Conventional wisdom says Indians will cool off. But, hey, conventional wisdom does not help the cow understand that he just might be getting treated so well for the sole purpose of being slaughtered.

If the Indians cannot maintain this pace, a .500 winning percentage for the rest for the year makes this an 86-win team. The Indians are doing exactly what you expect of a good team.

They are beating bad teams, or beating times going through slumps. They are taking advantage of their good fortune and getting lucky in close games. They have already put 40 percent of their starting rotation on the DL and not been significantly effected by it. All this time, they are taking advantage of the bad play by people in their division.

Now, even when the Indians cool down, teams in their division are going to have to play significantly better than they are now to overtake the Indians. Yes, it is a long season, but which out of the Twins, White Sox, Tigers, or Royals** are capable of doing that? Are any of those teams able to do that with their current players?

**Yes, the second place Royals.


5 Comments
Oldest
Newest Most Voted
Inline Feedbacks
View all comments
el Mussol
12 years ago

You said:

…conventional wisdom does not help the cow understand that he just might be getting treated…

Cows are female.

el Mussol

rob
12 years ago

yeah, and are the Indians supposed to be the cow? Who’s doing the feeding? What slaughter lies ahead?

Brad Johnson
12 years ago

The Indians seemingly have gotten every break this year, especially on offense where only Choo and Santana have shown anything resembling a slump. Hafner, Sizemore, Brantley, LaPorta, Cabrera, Jack Hannahan!? Talk to anyone before the season and the odds of just one of those players being a serious offensive contributor was probably 50/50. Instead, they’re ALL hitting. Even O-Cab is doing his thing.

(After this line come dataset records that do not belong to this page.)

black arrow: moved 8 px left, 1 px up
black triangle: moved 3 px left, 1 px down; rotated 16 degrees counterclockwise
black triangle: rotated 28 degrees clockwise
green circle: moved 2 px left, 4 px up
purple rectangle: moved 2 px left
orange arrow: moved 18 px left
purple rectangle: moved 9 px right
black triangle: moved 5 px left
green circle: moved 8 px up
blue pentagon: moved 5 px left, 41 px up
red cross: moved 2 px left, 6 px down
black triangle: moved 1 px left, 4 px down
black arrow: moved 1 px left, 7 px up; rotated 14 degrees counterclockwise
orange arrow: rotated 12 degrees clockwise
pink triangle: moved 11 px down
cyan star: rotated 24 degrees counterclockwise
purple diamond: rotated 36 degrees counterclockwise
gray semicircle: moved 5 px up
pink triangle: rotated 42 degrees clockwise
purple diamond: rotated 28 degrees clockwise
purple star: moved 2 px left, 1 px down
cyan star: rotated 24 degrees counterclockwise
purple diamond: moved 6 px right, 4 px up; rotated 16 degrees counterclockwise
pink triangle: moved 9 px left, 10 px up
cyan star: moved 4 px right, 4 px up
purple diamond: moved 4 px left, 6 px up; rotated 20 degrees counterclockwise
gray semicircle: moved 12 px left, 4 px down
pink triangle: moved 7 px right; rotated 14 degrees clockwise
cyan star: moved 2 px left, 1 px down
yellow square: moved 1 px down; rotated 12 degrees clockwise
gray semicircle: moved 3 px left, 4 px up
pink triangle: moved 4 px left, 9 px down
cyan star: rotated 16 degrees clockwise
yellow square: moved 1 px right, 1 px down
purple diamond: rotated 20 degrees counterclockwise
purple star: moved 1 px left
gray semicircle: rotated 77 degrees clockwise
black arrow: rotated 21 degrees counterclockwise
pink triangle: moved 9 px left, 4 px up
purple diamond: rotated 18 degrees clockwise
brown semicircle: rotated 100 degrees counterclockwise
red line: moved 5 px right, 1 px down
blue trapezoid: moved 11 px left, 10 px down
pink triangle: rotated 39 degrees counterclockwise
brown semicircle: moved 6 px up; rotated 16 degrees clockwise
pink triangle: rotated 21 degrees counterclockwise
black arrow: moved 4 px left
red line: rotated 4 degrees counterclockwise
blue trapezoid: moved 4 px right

Regression’s a bitch and could still pounce, but it honestly looks like the entire Indians offense might have taken a step forward this year.

The rotation, I’m quite willing to continue to write off as “extremely terrible.” White looked pretty good though.

Mat Kovach
12 years ago

@Greg W

I am not exactly sure how you are comparing the Blue Jays going 18-9 in the AL East (and being in second place behind the Red Sox) to the Indians being 20-8 and 4.5 games ahead of the Royals, 8 ahead of the Tigers and 10+ ahead of the White Sox and Twins.

If we take the current Wins, assume the teams in the AL Central play to their expected winning percentage, this is what happens:

CLE 82
DET 79
MIN 76
CHW 77
KCR 71

Using the following excepted win % (via Baseball Prospectus’ Playoff Odds)

CLE   0.462
KCR   0.415
DET   0.501
MIN   0.496
CHW   0.501

If the Indians play the rest of the season, winning at a 46% clip, the other teams in the division have to do BETTER than expected to overtake them.

And right now, I don’t see any team in the division where the current players on the roster will be able to play better than projected.

This was NOT the case with the Blue Jays. In fact, when looking at hot starts for teams, you ALWAYS need to look at the division they play. At hot start in the AL Central for a lower projected team has advantages a quick start of a lower projected team in the AL East.

Greg W
12 years ago

Two years ago the Toronto Blue Jays were 18-9, two games ahead of the Red Sox in the AL East. Remember how well that worked out? Anyone?